MD5 is a widely used cryptographic hash function that was once widely used in computer security. In 2004, MD5 was proven to be unable to prevent collisions, so it is not suitable for security authentication. So what does MD5 collision mean and how do we deal with Hash collisions?
To put it simply, it means that you get the MD5 value of a string, and then based on that value, you back-calculate another string that is different, but has the same MD5 value. This is an MD5 collision, and the chances are very small.
Our common collision method: violent collision (exhaustive method, dictionary method), is to use the computer's resources to try to collide known MD5 code.
1, the exhaustive method
The exhaustive method is to keep trying various combinations of characters to see which combination of MD5 code can be right. The downside is that it's too time-consuming. For example, let's say we want to crack a 6-digit password with a mix of upper and lower case letters and numbers, there are (26 + 26 + 10) ^ 6 combinations for one ****. The size of this number is over 50 billion.
2. Dictionary method
Dictionary method is to store the results of the calculations in the form of a mapping table, an original text corresponds to an MD5 value. The known MD5 code to check the table, you can directly reverse check the original text. Dictionary method reflects the algorithm design of "space for time" idea. The disadvantage is that it is more space-consuming, and in fact, you still have to exhaust all the inputs, but the results of the exhaustion is stored.

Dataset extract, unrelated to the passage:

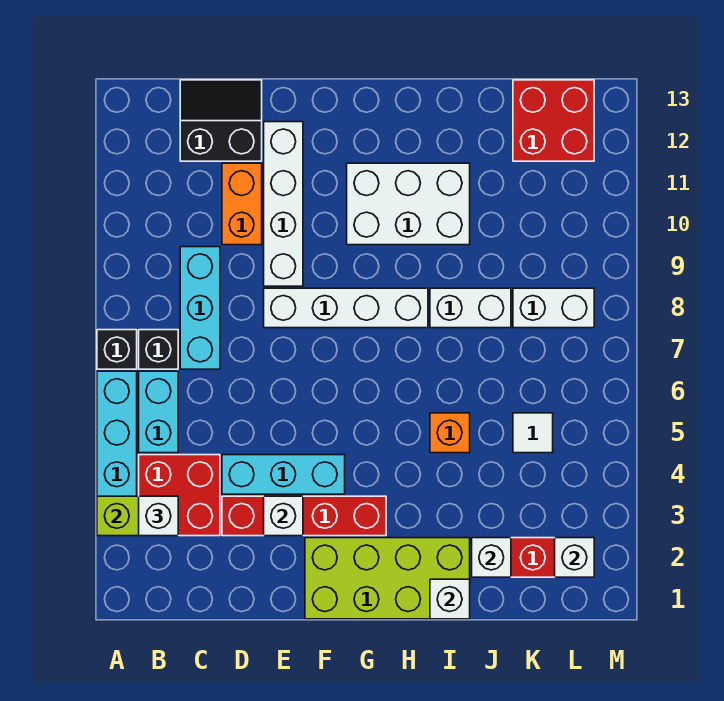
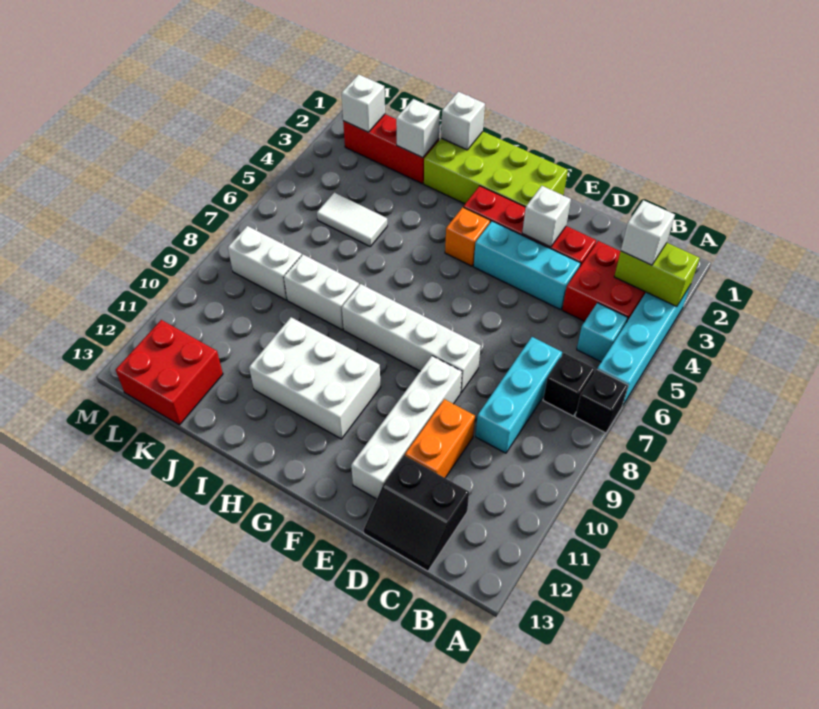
cyan 1x2 brick [139,371,178,453] -> cyan 1x1 brick [577,303,628,362]
orange 1x1 brick [430,413,470,453] -> orange 1x1 brick moved to [445,207,490,266]
white 1x1 tile [513,413,553,453] -> white 1x2 tile [317,192,387,246]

A dictionary method to achieve md5 decryption site:/
Usually there are two types of methods to deal with collisions: Open Addressing (Open Addressing) method and linking (Chaining) method. The former is to store all nodes in the hash table T[0..m-1]; the latter is usually to put all elements hashed to the same slot in a chained list, and the head pointer of this chained list is placed in the hash table T[0..m-1].
1. Open addressing method
All the elements are in the hash table, and each table entry either contains an element of the dynamic set, or contains NIL. in this method the hash table may be so full that no new element can be inserted. In the open addressing method, when an element is to be inserted, the items of the hash table can be examined or probed successively until there is an empty slot for the keyword to be inserted. There are three techniques used for open addressing: linear probing, quadratic probing, and double probing.
Scenarios for linear probing
ThreadLocalMap in Java uses open addressing to resolve hash conflicts because open addressing degrades to O(n) time complexity in extreme environments, so it's suitable for scenarios with small amounts of data.
2, chain address method
Chain address method is also known as the chain table method, this method is more common and relatively simple, is to insert an element, if you find that the current position already has an element, the current node as the head node (tail insertion method) or tail node (head insertion method) to construct a chain table, if further optimization, you can modify the chain table into a red-black tree and so on. If further optimized, you can modify the chained table into an array structure such as a red-black tree, for example, HashMap after jdk 1.8 is optimized in this way.
Chain address method applicable scenarios
The hash conflict processing method based on the chain table is more suitable for storing large objects, large amounts of data hash table, because the chain table itself needs additional space to store the pointer address, so if a node to store the data size is not as large as the pointer, it will cause a big waste of space; on the contrary, if the size of the pointer relative to the size of the data can be ignored, then the chain address method can be used to solve the hash problem. On the contrary, if the size of the pointer relative to the size of the data can be ignored, then the chain address method to resolve conflicts will be a better choice, and the chain address method will be more flexible to support more optimization strategies, such as HashMap when the number of nodes of the chain table is greater than 8 will be transformed into a red-black tree to optimize.
This article describes what MD5 collision means, and the methods of Hash collision processing: open addressing method and chain address method. And, it introduces the application scenarios of linear probing method and chain address method. Through the above introduction, you should have a certain understanding of these issues, more about the knowledge of MD5 can be in the previous issue of the article to check oh.